No matter how much the public wants them to go away, Alabama simply cannot stop winning National Championships under Nick Saban. After closing out their fifth championship under Saban, Alabama football can only be referred to as a dynasty. Let’s take a look at the greatest dynasties in the history of college football.
Notre Dame 1941 – 1949
During World War II, no school could match the success of the Fighting Irish. They won four National Championships and placed in the AP Top 10 in all nine years. In 1943, they won a ring even though their Heisman-winning quarterback was called to active duty six games into the season.
Miami 1983 – 1992
In 1983, the mustachioed Howard Schnellenberger led The U to a championship win over Nebraska ushering in an era of unmatched attitude on Coral Gables. Even with three coaches over a decade, The U won four titles and finished out of the top ten only once. Two of its quarterbacks took home Heisman trophies.

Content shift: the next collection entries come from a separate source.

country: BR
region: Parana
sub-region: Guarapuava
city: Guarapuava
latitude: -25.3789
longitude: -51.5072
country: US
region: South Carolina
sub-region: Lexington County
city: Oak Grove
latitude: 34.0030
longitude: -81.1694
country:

After his ill-fated two-point try versus Miami in 1983, Tom Osborne was determined to get his elusive championship. His Cornhuskers eventually won three titles in four years under Osborne’s leadership.

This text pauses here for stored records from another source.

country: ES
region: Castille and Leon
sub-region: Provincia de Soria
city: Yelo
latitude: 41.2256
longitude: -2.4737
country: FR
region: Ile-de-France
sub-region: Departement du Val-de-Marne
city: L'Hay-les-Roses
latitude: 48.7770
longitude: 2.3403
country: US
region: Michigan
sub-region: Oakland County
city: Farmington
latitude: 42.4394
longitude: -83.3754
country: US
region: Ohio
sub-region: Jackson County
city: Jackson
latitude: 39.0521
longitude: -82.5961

Even though the forward pass was not yet legal, Michigan football was THE team at the turn of the century. Coach Fielding Yost went 55-1 and impressively did not allow a point in the 1901 season. Although there were no polls at the time, they are considered the champions in four of these five seasons.
A few teams dominated college football in the 60s and 70s. Bear Bryant’s Alabama team was one of the most dominant. They finished top ten nine straight years and won three titles after Bryant returned to his alma mater.
We’d be remiss not to include this year’s national champions. Five titles in nine seasons is unheard of in today’s game, yet Saban and Alabama have shown no signs of slowing down.